Historic district in Alabama, United States

The Gurley Historic District is a historic district in Gurley, Alabama. The district was listed on the Alabama Register of Landmarks and Heritage in 1995 and the National Register of Historic Places in 2004.

== History ==
The town was originally the plantation of John Gurley, who came to Madison County from North Carolina in the 1830s. In 1857, the Memphis and Charleston Railroad built its line through the property, and Gurley constructed a water tank to service the line's locomotives. A post office was established in 1866, at which time only a few families lived in the area. The town incorporated in 1890, and the population immediately began to grow. Industry was attracted to the area by its abundance of lumber; many sawmills, producers of wooden barrels, and the Eagle Pencil Company set up shop near the town. Retail establishments were centered on Joplin Street, however a fire in 1923 destroyed most of the structures. Depletion of the area's timber and the greater influence of neighboring Huntsville drew industry away in the 1920s and 1930s, though despite declining population a new Madison County High School was built in 1936.

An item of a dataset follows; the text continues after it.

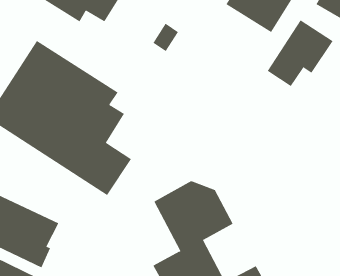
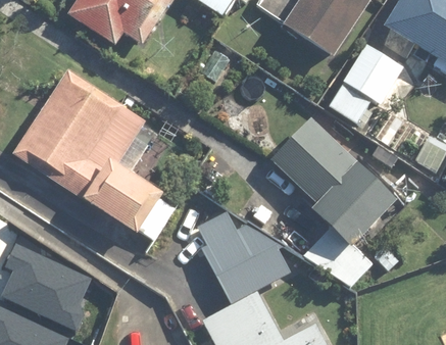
building: none -> [271,118,399,289]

The oldest extant building in the district is the Captain Elijah F. Walker House, built in 1874 by the Civil War veteran who would later serve in the Alabama House of Representatives. The majority of the remaining structures were built between 1891 and 1910; notable among them is the H. A. Smith House, an elaborate Queen Anne house built by a carpenter who would later serve as postmaster. Several other houses exhibit Queen Anne, American Craftsman, and Bungalow details, though most are less decorated folk architectural forms. Two churches in the district, the United Methodist church built in 1891 and the Presbyterian church built in 1912, are Gothic Revival in style.